4. The method according to claim 1, characterized in that, The target student model is obtained by training a basic model based on all the key information of the interfaces, the interface tags, and the teacher model knowledge, including: The model training set of the basic model is constructed based on the key information of each interface, the interface label, and the teacher model knowledge; The training data of each model in the model training set is sequentially input into the base model for model training to obtain the target student model.

5. The method according to claim 4, characterized in that, The model training set, which constructs the basic model based on the key information of each interface, the interface label, and the teacher model knowledge, includes: For each of the key information of the interface, English sentences are constructed based on preset English sentence generation rules to obtain English interface information; Each English interface information, along with its corresponding interface label and the teacher model knowledge, is determined as the model training data to construct the model training set.

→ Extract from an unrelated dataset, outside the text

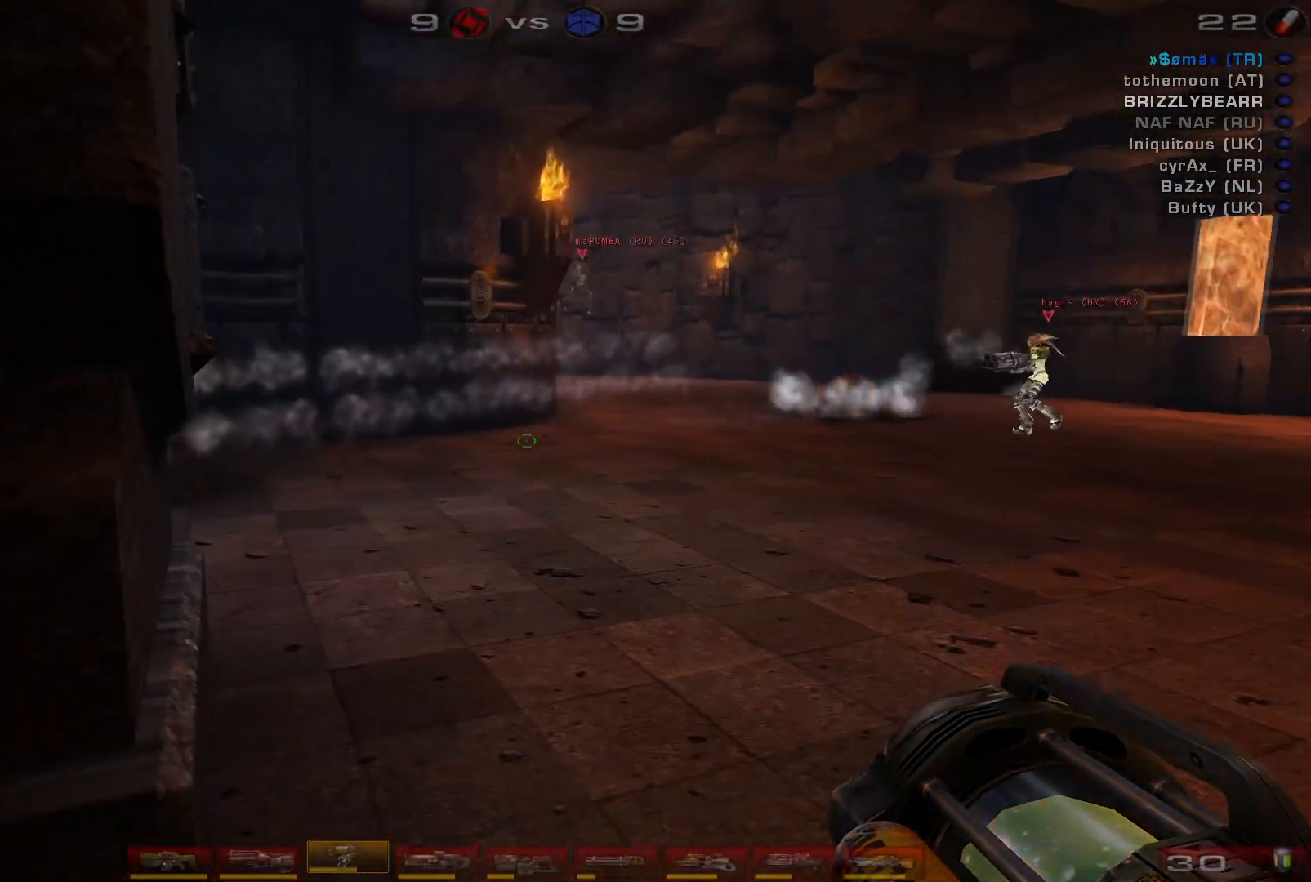
{"keys": [], "mouse": ["right"], "events": [[33, "s", "up"]]}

6. The method according to claim 1, characterized in that, The identification of the key interface information corresponding to each interface pipeline information includes: Keyword extraction is performed on the interface flow information based on string matching method to determine the key information of the interface corresponding to the interface flow information.

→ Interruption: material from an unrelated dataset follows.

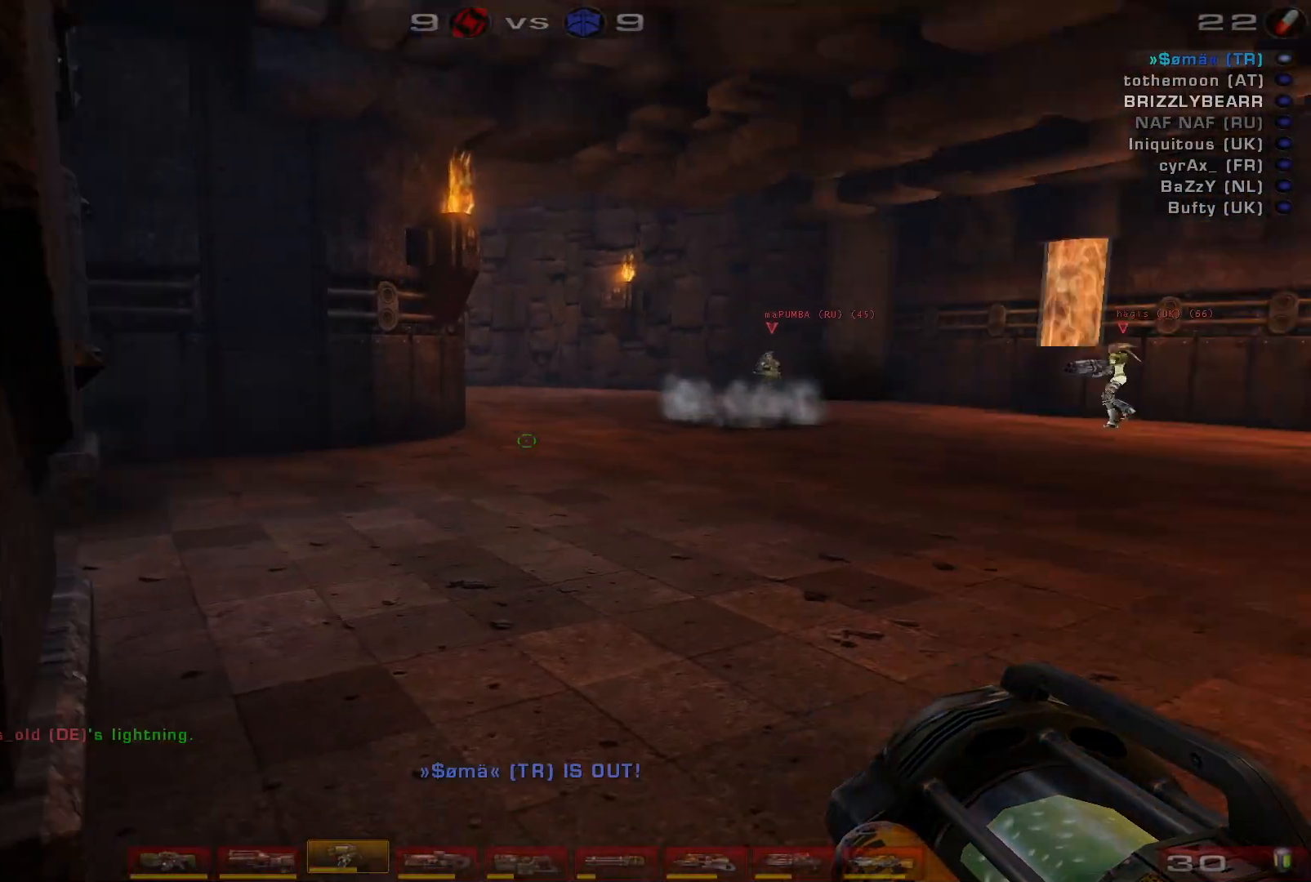
{"keys": [], "mouse": ["right"], "events": []}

7. The method according to claim 6, characterized in that, The key information of the interface includes the URL, the relative path of the interface method, the request method, and the output parameters.

8. A student model training device with an application programming interface (API) tag, characterized in that, include: An interface processing module is used to obtain at least one interface pipeline information of an application programming interface and identify the key interface information corresponding to each interface pipeline information. The matching module is used to perform similarity matching on each of the interface key information based on a preset short text semantic matching model to determine two similar label types. The teacher module is used to determine the interface label and teacher model knowledge by performing knowledge distillation based on two similar label types and the interface key information for each of the aforementioned interface key information using a large language model. The student training module is used to train a basic model based on all the key information of the interfaces, the interface labels, and the teacher model knowledge to obtain the target student model.

9. An electronic device, characterized in that, The electronic device includes: At least one processor; and A memory communicatively connected to the at least one processor; wherein, The memory stores a computer program that can be executed by the at least one processor, the computer program being executed by the at least one processor to enable the at least one processor to perform the student model training method marked by the application programming interface as described in any one of claims 1-7.

10. A computer-readable storage medium, characterized in that, The computer-readable storage medium stores computer instructions that cause a processor to execute the student model training method marked by the application programming interface as described in any one of claims 1-7.